[Saved entries]
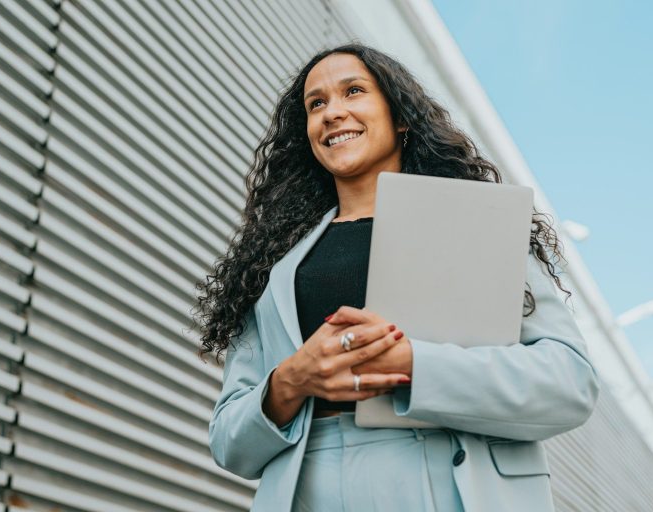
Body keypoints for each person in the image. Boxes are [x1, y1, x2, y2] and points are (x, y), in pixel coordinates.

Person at [196, 42, 600, 512]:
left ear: (401, 116)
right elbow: (229, 443)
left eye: (353, 91)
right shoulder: (270, 269)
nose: (332, 113)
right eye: (316, 104)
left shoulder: (475, 225)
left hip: (450, 481)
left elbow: (569, 383)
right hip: (312, 486)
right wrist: (290, 380)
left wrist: (412, 364)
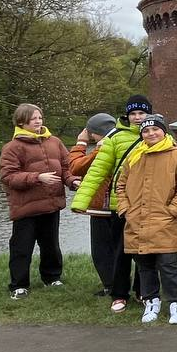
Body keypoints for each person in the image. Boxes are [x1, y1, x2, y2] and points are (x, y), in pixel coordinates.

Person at [70, 94, 151, 312]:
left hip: (147, 205)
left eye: (141, 113)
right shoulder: (114, 138)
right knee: (120, 252)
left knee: (145, 252)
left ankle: (143, 291)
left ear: (149, 114)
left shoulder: (159, 136)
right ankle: (119, 294)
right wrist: (81, 201)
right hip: (120, 205)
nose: (137, 118)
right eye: (133, 113)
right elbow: (97, 172)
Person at [114, 115, 177, 324]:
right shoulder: (134, 156)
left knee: (168, 265)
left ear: (164, 131)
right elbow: (120, 185)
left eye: (155, 130)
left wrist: (173, 210)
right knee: (145, 265)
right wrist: (125, 209)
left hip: (163, 220)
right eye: (146, 131)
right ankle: (151, 301)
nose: (151, 134)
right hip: (136, 220)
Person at [0, 103, 74, 299]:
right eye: (34, 119)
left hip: (51, 205)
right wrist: (37, 177)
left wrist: (72, 181)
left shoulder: (55, 142)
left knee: (51, 245)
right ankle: (19, 285)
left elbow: (66, 168)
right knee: (22, 248)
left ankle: (52, 278)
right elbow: (8, 177)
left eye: (40, 117)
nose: (38, 121)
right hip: (26, 207)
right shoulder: (12, 147)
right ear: (22, 122)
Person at [67, 111, 117, 295]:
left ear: (95, 132)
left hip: (103, 206)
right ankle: (120, 284)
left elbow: (76, 167)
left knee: (102, 250)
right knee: (119, 248)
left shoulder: (104, 146)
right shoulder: (122, 141)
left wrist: (81, 143)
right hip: (120, 204)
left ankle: (111, 286)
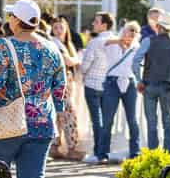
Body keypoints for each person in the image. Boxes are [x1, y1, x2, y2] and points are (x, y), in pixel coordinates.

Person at [0, 0, 65, 178]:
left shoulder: (3, 45)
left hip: (6, 123)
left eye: (11, 16)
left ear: (17, 20)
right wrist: (59, 114)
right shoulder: (52, 47)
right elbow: (60, 86)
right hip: (42, 123)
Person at [133, 12, 170, 153]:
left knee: (151, 122)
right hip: (168, 85)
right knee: (167, 121)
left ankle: (153, 154)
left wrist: (139, 80)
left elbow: (135, 62)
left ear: (158, 27)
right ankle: (168, 154)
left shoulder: (148, 41)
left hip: (149, 84)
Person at [99, 21, 141, 162]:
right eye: (129, 30)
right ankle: (102, 153)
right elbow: (101, 44)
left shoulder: (137, 48)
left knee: (132, 120)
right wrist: (119, 40)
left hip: (130, 82)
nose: (131, 33)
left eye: (134, 31)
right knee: (107, 119)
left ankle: (135, 153)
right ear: (123, 31)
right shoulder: (112, 44)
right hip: (112, 82)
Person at [80, 11, 115, 163]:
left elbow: (86, 65)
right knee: (106, 120)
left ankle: (98, 153)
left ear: (104, 25)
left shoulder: (95, 42)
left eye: (96, 21)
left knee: (96, 120)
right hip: (109, 84)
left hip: (93, 84)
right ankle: (104, 152)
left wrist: (81, 71)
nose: (93, 24)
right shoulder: (116, 41)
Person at [51, 17, 85, 160]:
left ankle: (57, 147)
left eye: (61, 28)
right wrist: (78, 58)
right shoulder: (54, 43)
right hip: (59, 83)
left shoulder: (67, 44)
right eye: (55, 28)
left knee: (61, 115)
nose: (58, 31)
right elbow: (69, 60)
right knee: (68, 114)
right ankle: (71, 147)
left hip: (67, 82)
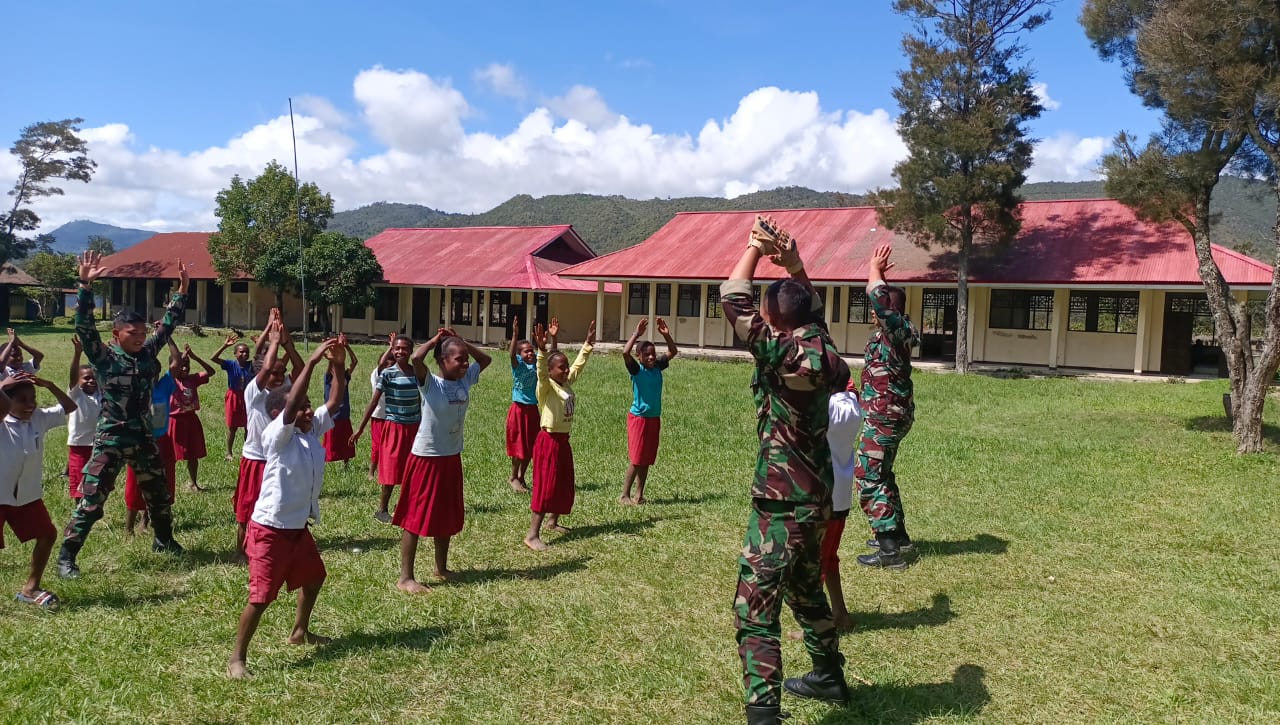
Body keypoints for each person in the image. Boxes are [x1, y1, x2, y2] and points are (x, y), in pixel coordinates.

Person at [721, 218, 851, 724]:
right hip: (818, 498)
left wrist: (754, 248)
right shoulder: (824, 351)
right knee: (805, 590)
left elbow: (734, 297)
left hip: (781, 501)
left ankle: (763, 713)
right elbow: (810, 310)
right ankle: (828, 676)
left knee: (754, 610)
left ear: (774, 322)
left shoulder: (778, 350)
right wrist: (794, 263)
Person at [58, 250, 188, 578]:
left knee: (158, 492)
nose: (141, 338)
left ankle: (163, 539)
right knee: (92, 498)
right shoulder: (103, 358)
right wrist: (85, 286)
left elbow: (168, 325)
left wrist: (182, 292)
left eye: (143, 333)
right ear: (117, 334)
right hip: (111, 436)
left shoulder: (147, 353)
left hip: (143, 434)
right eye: (134, 334)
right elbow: (84, 326)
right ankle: (67, 556)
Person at [227, 336, 346, 680]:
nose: (311, 411)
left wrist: (336, 363)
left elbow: (335, 400)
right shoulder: (278, 437)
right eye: (304, 408)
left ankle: (299, 631)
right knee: (261, 596)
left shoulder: (310, 432)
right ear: (281, 415)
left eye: (310, 407)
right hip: (270, 529)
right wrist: (309, 362)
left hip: (297, 528)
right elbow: (293, 402)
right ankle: (237, 658)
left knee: (314, 578)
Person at [394, 329, 491, 593]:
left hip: (450, 457)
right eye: (458, 359)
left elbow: (486, 361)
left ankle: (441, 567)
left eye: (464, 359)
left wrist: (463, 342)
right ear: (443, 361)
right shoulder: (430, 383)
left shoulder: (463, 381)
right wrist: (436, 341)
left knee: (446, 514)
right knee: (414, 517)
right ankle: (405, 577)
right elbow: (416, 359)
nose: (465, 364)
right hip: (427, 458)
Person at [854, 243, 920, 569]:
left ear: (890, 311)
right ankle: (898, 536)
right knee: (883, 473)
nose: (872, 312)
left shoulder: (897, 329)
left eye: (879, 309)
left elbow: (879, 300)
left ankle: (888, 552)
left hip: (886, 417)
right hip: (888, 412)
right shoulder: (886, 334)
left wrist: (875, 269)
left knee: (868, 477)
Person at [1, 373, 76, 608]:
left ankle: (30, 588)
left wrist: (50, 384)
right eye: (22, 400)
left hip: (27, 494)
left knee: (47, 534)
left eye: (32, 398)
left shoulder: (39, 419)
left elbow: (70, 406)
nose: (30, 404)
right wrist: (3, 385)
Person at [234, 312, 302, 563]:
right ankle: (241, 549)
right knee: (248, 506)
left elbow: (300, 370)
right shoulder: (254, 391)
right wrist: (273, 342)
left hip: (279, 457)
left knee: (278, 502)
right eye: (274, 373)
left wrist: (288, 346)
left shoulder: (286, 388)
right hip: (256, 459)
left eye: (282, 373)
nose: (279, 377)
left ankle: (274, 544)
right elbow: (265, 371)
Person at [524, 317, 595, 552]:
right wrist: (542, 350)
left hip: (563, 441)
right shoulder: (545, 387)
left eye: (565, 367)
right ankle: (532, 534)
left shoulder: (566, 383)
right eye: (561, 368)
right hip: (548, 441)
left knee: (564, 482)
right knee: (546, 485)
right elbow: (541, 371)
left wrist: (587, 344)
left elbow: (577, 367)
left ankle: (553, 522)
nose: (565, 371)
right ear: (551, 370)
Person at [351, 335, 420, 524]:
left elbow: (424, 400)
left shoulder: (417, 373)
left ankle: (406, 507)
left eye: (404, 348)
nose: (400, 352)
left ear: (411, 350)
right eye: (396, 348)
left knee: (412, 470)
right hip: (394, 426)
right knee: (390, 469)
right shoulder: (387, 374)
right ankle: (382, 510)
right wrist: (360, 428)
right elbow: (374, 401)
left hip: (414, 427)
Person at [124, 339, 179, 537]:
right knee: (134, 483)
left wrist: (168, 338)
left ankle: (146, 521)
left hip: (162, 441)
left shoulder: (164, 386)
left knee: (162, 481)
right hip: (140, 441)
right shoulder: (134, 389)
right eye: (147, 371)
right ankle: (128, 528)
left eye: (155, 371)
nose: (152, 375)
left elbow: (177, 361)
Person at [620, 317, 677, 505]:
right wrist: (636, 334)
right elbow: (625, 353)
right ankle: (624, 495)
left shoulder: (657, 367)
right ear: (640, 357)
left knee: (647, 459)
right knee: (637, 458)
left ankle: (639, 494)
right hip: (639, 419)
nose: (651, 357)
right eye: (647, 355)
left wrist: (666, 335)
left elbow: (672, 351)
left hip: (653, 418)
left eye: (653, 354)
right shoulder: (637, 370)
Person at [822, 388, 862, 630]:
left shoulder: (827, 408)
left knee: (814, 561)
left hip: (822, 496)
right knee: (828, 557)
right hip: (840, 496)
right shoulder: (851, 405)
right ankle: (840, 613)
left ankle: (818, 625)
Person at [170, 343, 214, 492]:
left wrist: (195, 357)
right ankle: (168, 483)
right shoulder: (170, 381)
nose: (185, 368)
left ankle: (193, 482)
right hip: (174, 422)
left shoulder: (193, 379)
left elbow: (211, 371)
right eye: (181, 365)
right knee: (170, 455)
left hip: (191, 420)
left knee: (193, 454)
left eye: (187, 365)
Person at [505, 315, 537, 494]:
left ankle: (522, 476)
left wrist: (551, 340)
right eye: (526, 351)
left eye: (531, 351)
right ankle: (513, 477)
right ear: (520, 354)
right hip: (518, 410)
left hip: (532, 409)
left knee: (530, 446)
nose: (530, 353)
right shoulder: (517, 366)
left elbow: (550, 355)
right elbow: (511, 354)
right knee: (518, 445)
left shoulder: (537, 364)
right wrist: (515, 335)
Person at [66, 336, 102, 501]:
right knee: (79, 482)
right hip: (79, 445)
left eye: (93, 377)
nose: (91, 381)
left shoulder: (101, 394)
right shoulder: (76, 394)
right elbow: (72, 377)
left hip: (99, 446)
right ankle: (79, 512)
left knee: (96, 482)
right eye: (86, 378)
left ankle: (93, 508)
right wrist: (77, 353)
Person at [212, 334, 253, 461]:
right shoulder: (230, 364)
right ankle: (229, 452)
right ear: (235, 354)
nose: (244, 354)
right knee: (232, 426)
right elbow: (213, 358)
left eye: (246, 352)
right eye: (241, 352)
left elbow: (266, 360)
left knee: (248, 426)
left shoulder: (252, 365)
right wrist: (224, 345)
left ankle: (247, 450)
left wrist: (260, 344)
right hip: (233, 397)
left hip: (248, 397)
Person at [322, 342, 358, 468]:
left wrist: (347, 346)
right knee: (331, 441)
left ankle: (346, 463)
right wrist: (331, 357)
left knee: (345, 440)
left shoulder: (345, 377)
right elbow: (332, 363)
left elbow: (354, 361)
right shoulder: (328, 378)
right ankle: (327, 461)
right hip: (332, 415)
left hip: (344, 414)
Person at [366, 335, 395, 481]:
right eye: (387, 364)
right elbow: (382, 363)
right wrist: (391, 347)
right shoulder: (377, 375)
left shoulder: (395, 376)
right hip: (378, 416)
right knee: (377, 445)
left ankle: (385, 470)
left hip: (392, 417)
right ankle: (371, 471)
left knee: (389, 446)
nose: (390, 366)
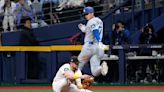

**Goal of the exercise:** Going by the data above, give back only the lines from the one containing "left hip: (67, 82)" through the one containing "right wrist: (309, 362)", exactly as they stand, both ends included and no images.

**Solution:**
left hip: (67, 82)
Body keypoints for each person in the image. Boxes are [x1, y1, x2, y2] and points are (x, y), in pixel coordinates.

Person at [721, 218, 851, 724]:
right hip: (818, 498)
left wrist: (754, 248)
right shoulder: (824, 351)
right knee: (805, 590)
left elbow: (734, 297)
left hip: (781, 501)
left ankle: (763, 713)
right elbow: (810, 310)
right ankle: (828, 676)
left knee: (754, 610)
left ear: (774, 322)
left shoulder: (778, 350)
right wrist: (794, 263)
Person at [58, 250, 188, 578]:
left knee: (158, 492)
nose: (141, 338)
left ankle: (163, 539)
right knee: (92, 498)
right shoulder: (103, 358)
right wrist: (85, 286)
left elbow: (168, 325)
left wrist: (182, 292)
left eye: (143, 333)
right ear: (117, 334)
right hip: (111, 436)
left shoulder: (147, 353)
left hip: (143, 434)
right eye: (134, 334)
right elbow: (84, 326)
right ankle: (67, 556)
Person at [227, 336, 346, 680]:
nose: (311, 411)
left wrist: (336, 363)
left elbow: (335, 400)
right shoulder: (278, 437)
right eye: (304, 408)
left ankle: (299, 631)
right knee: (261, 596)
left shoulder: (310, 432)
right ear: (281, 415)
left eye: (310, 407)
right hip: (270, 529)
right wrist: (309, 362)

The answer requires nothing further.